Jackson Richardson (born 14 June 1969) is a retired French handball player. As the captain of the French handball team, he was the flag carrier during the Olympic Games opening ceremony in Athens on 13 August 2004.

Biography
Richardson started playing handball when he was 6 years old, and was spotted in 1988, during the final of the Nationale 3 league, by Daniel Costantini, the French team head coach, who was looking for a player from  Réunion to play with the . Richardson then signed a contract with the club Paris-Asnières in 1989, and started to be well known with his first games for the national team.

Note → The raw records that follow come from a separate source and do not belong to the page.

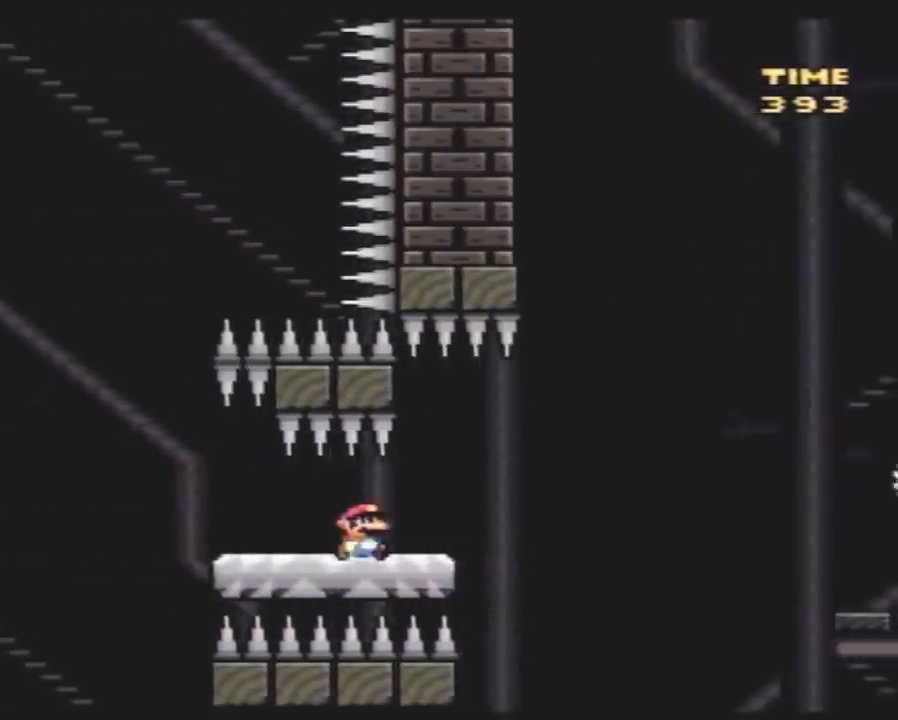
{"buttons": ["Y", "DPAD_RIGHT"], "events": [[83, "DPAD_DOWN", "down"], [117, "DPAD_RIGHT", "up"], [167, "DPAD_RIGHT", "down"], [200, "DPAD_DOWN", "up"]]}
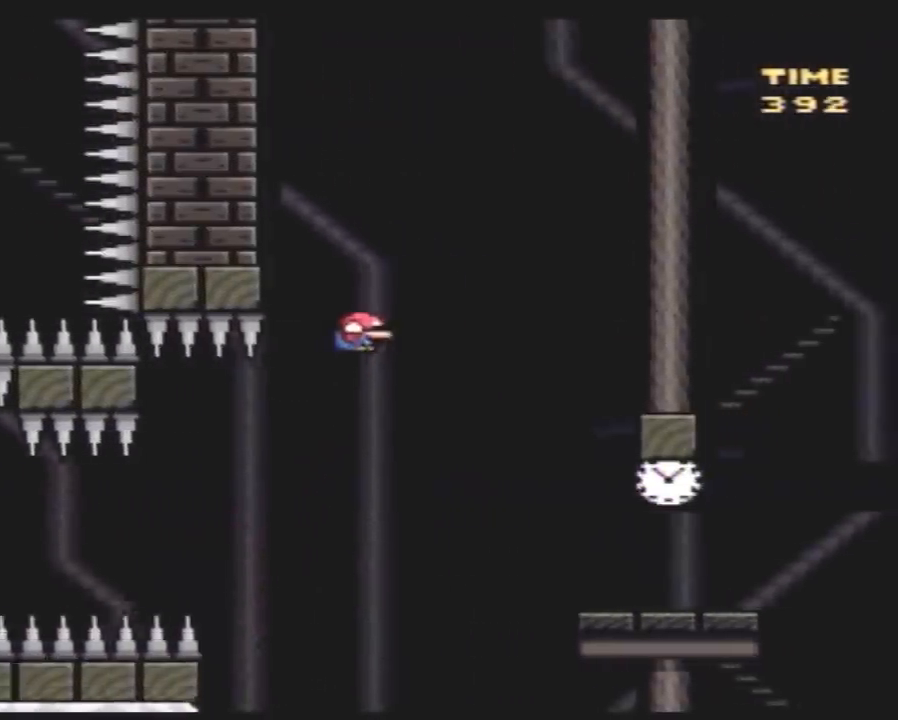
{"buttons": ["Y", "DPAD_LEFT"], "events": [[450, "DPAD_LEFT", "down"], [450, "DPAD_RIGHT", "up"]]}
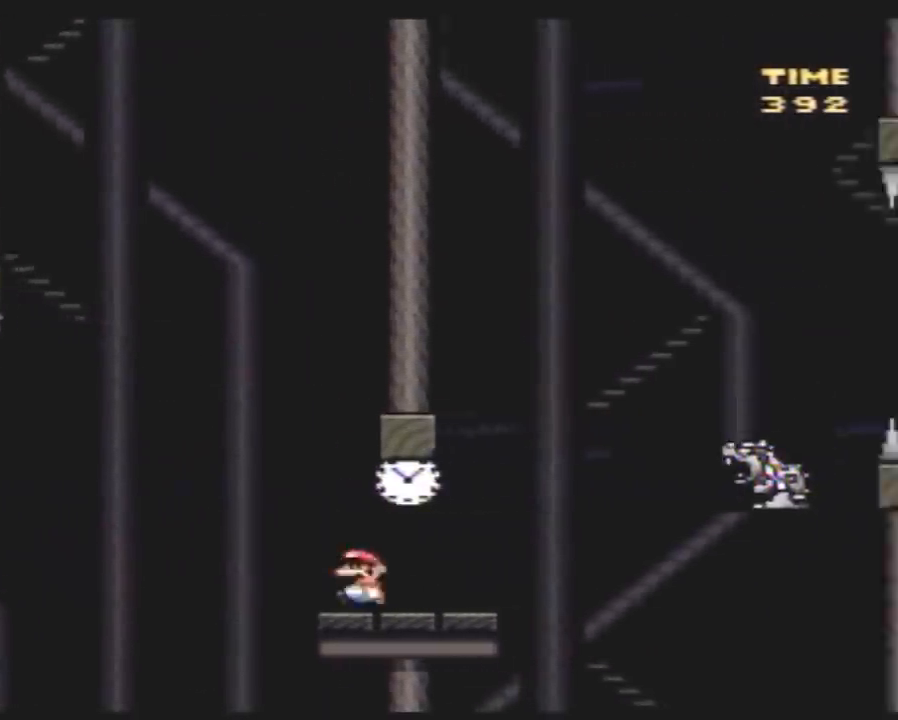
{"buttons": ["Y", "DPAD_RIGHT"], "events": [[50, "DPAD_LEFT", "up"], [83, "DPAD_RIGHT", "down"]]}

Two years later, he was transferred to OM Vitrolles, the team with which he won the French League in 1994 and 1996, the French Cup in 1993 and 1995, and the Cup Winners' Cup in 1993. After that he went to Germany to play with the team of TV Großwallstadt, with which he won the European Cities Cup in 2000.

The summit of his club career occurred in Spain, where he played with Portland San Antonio, winning the Champions League against FC Barcelona Handbol in 2001 and the Spanish League the following year.

Richardson came back to France in 2005 to play with Chambéry Savoie Handball.

With the French national team, Jackson has won two world championships in 1995 and 2001 (and four other medals, in 1993, 1997, 2003 and 2005), a bronze medal in the 1992 Summer Olympics in Barcelona, and the title of IHF Best player in the world in 1995. He holds by far the record of the most caps for France with more than 400 games. The French handball federation prepared him an outstanding party to celebrate his goodbye to the national team, at the Paris-Bercy tournament, with many sport figures present, although the most important was the presence of his mother, who came from their native Reunion Island to be with her son Jack in such an important day.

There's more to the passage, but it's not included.